Angus y yo fuimos al cementerio al día siguiente. El cielo estaba despejado y hacía un día tan caluroso y tranquilo que incluso me costaba creer todo lo que me había ocurrido desde la última vez que estuve en Thorngate. Ahora sabía que Freya había muerto asesinada. La habían enterrado embarazada de varios meses en la tumba que yacía en la cima de laureles.
Pero ¿qué podía hacer con esa información? Acudir a la policía era impensable, y no estaba preparada para iniciar una investigación sola. Mi interés por la muerte de Freya y esa tumba ya habían levantado sospechas, y me estaban vigilando. A partir de entonces, debía actuar con mucho mucho cuidado.

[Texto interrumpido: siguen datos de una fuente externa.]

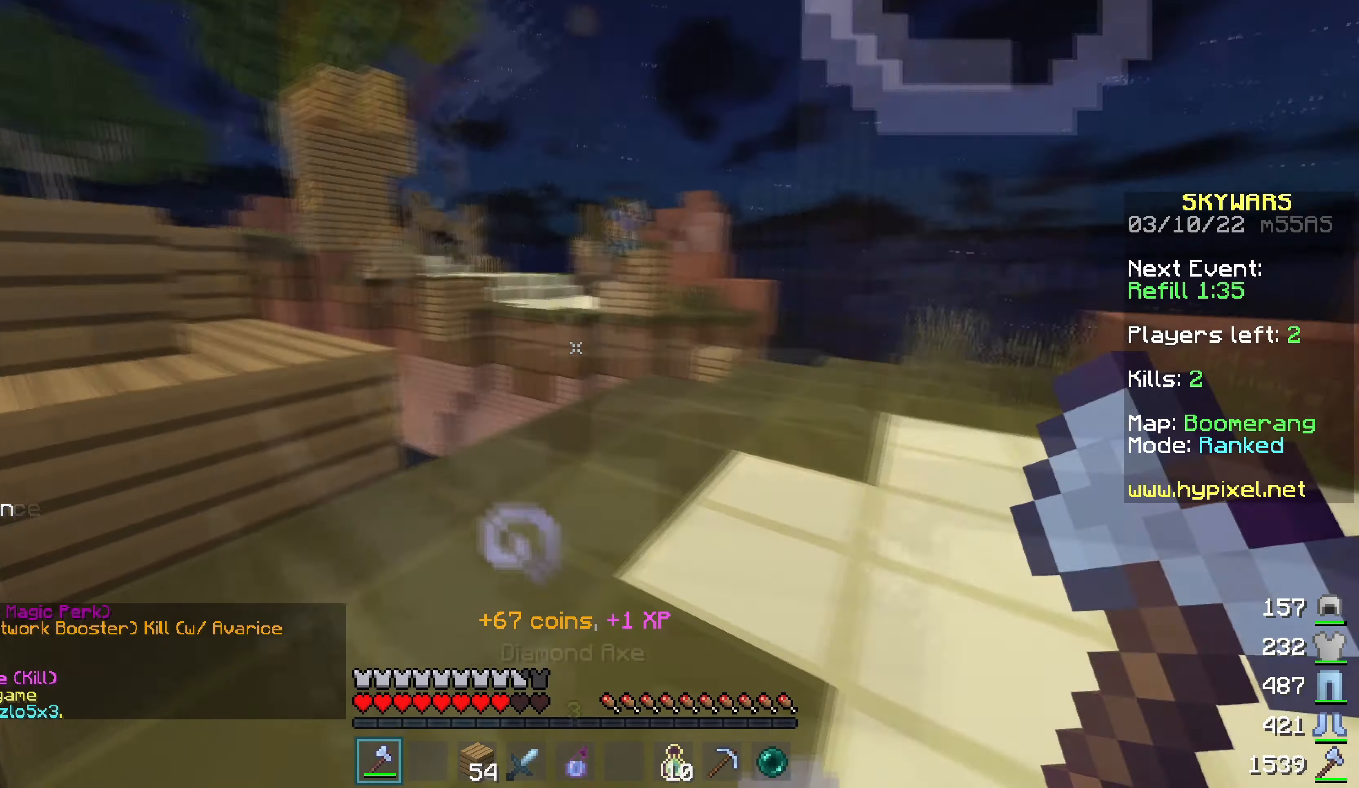
{"keys": ["a", "w"], "mouse": ["left"], "events": [[50, "a", "down"], [66, "w", "down"], [250, "mouse_left", "down"], [316, "mouse_left", "up"], [350, "mouse_left", "down"], [350, "mouse_right", "down"], [400, "mouse_left", "up"], [400, "mouse_right", "up"], [450, "mouse_left", "down"]]}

La revelación del espectro de Freya había sido inesperada. No sabía qué hacer, así que tenía que continuar con la restauración, como si no supiera nada. Estaba ansiosa por regresar a la tumba oculta y buscar pistas, pero no me atrevía a escalar hasta la cima de laureles sola. Estaba demasiado apartada. «Hay rincones ahí arriba donde uno puede esconderse y donde podría pasar días sin que nadie lo encontrara. Puede que nunca lo hicieran».
Me abrí camino entre las lápidas con un ojo puesto en el mausoleo. Me puse a trabajar de espaldas a la puerta del cementerio, confiando en que Angus me alertaría si alguna criatura animal, humana o de cualquier tipo se acercaba por la carretera o rondaba agazapada tras los matorrales.

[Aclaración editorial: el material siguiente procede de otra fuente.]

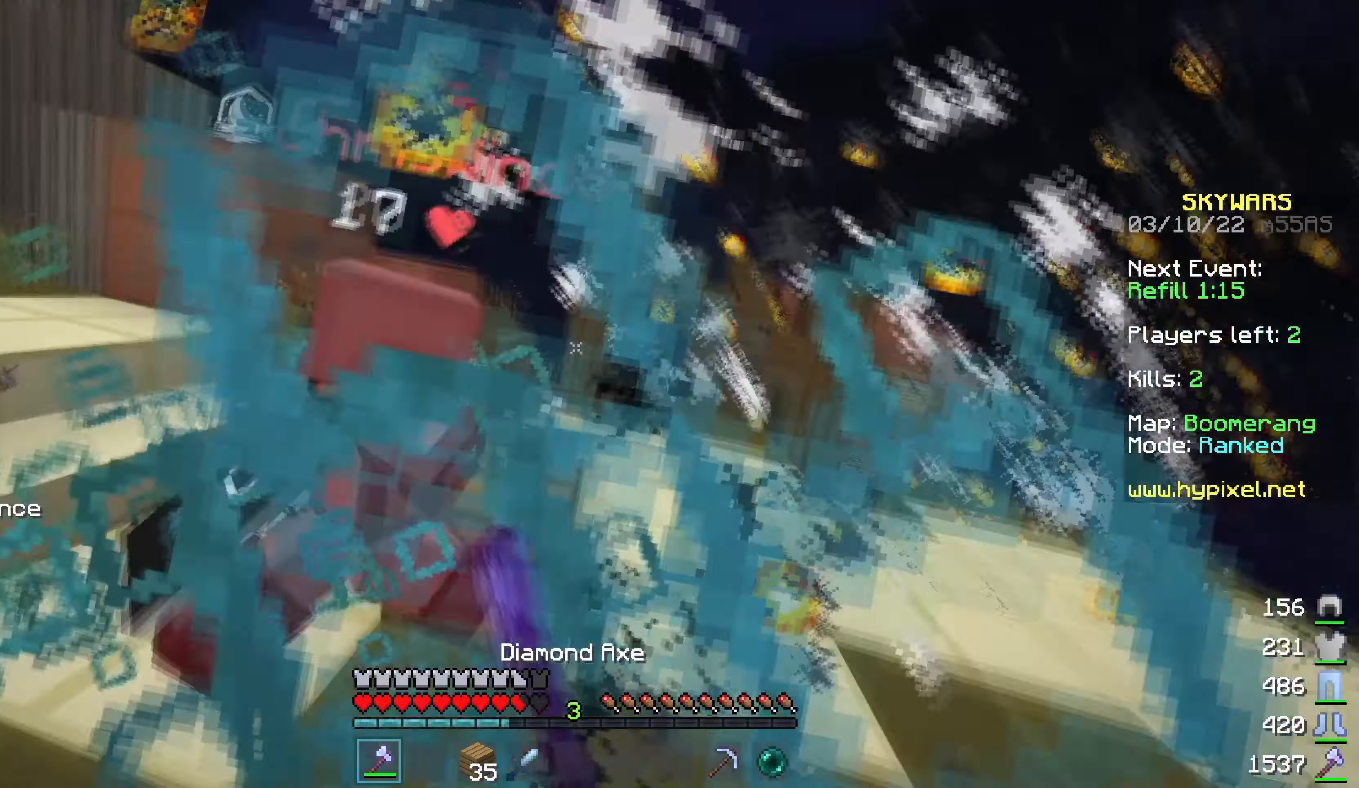
{"keys": ["a", "w"], "mouse": ["left"], "events": []}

Armada con unas tijeras de podar y un machete, arrasé con ganas la maleza que crecía junto a la verja. Varios matorrales de kudzu se habían arrastrado desde la arboleda para ahogar a algunos de los monumentos. Los tallos más alargados habían conseguido enroscarse en varias ramas, formando así una espesa cortina de rosas salvajes casi impenetrable.
Enfrascada en mi tarea, oía a las ardillas rebuscando comida bajo las matas y a los pajarillos trinar desde las copas de los árboles. Pese a todo lo que había sucedido, empecé a relajarme. Al igual que mi padre, me encantaban los trabajos manuales. Nada me satisfacía más que arrancar la maleza que se había apoderado de lápidas e inscripciones.
Sin darme cuenta, me había adentrado en un inmenso matorral. De pronto, una sensación de claustrofobia me abrumó. La vegetación era densa e insidiosa. Aunque atizaba con el machete a diestro y siniestro, cada vez estaba más enredada. Las zarzas se enmarañaban alrededor de mis brazos, y unos pinchos gigantescos me rasgaban los pantalones. A medida que la flora me envolvía, el silencio se iba haciendo más profundo. Aquella quietud era perturbadora. Ahora no oía nada escabullirse bajo el sotobosque, y todos los pájaros parecían haber levantado el vuelo. El único sonido era mi jadeo constante y el latigazo de mi machete. Una sombra tapó el sol. Al levantar la mirada vi un cuervo surcando el cielo él solo. Entonces percibí el hedor de algo muerto, putrefacto.
Quise creer que un animal se habría metido en aquel matorral y habría muerto. Me acordé de aquel olor nauseabundo que se había colado por la ventanilla del coche cuando pasé junto al tipo que llevaba el abrigo de lana. Arrastraba un camión con un animal muerto, aunque ya entonces pensé que la peste provenía de su propia piel.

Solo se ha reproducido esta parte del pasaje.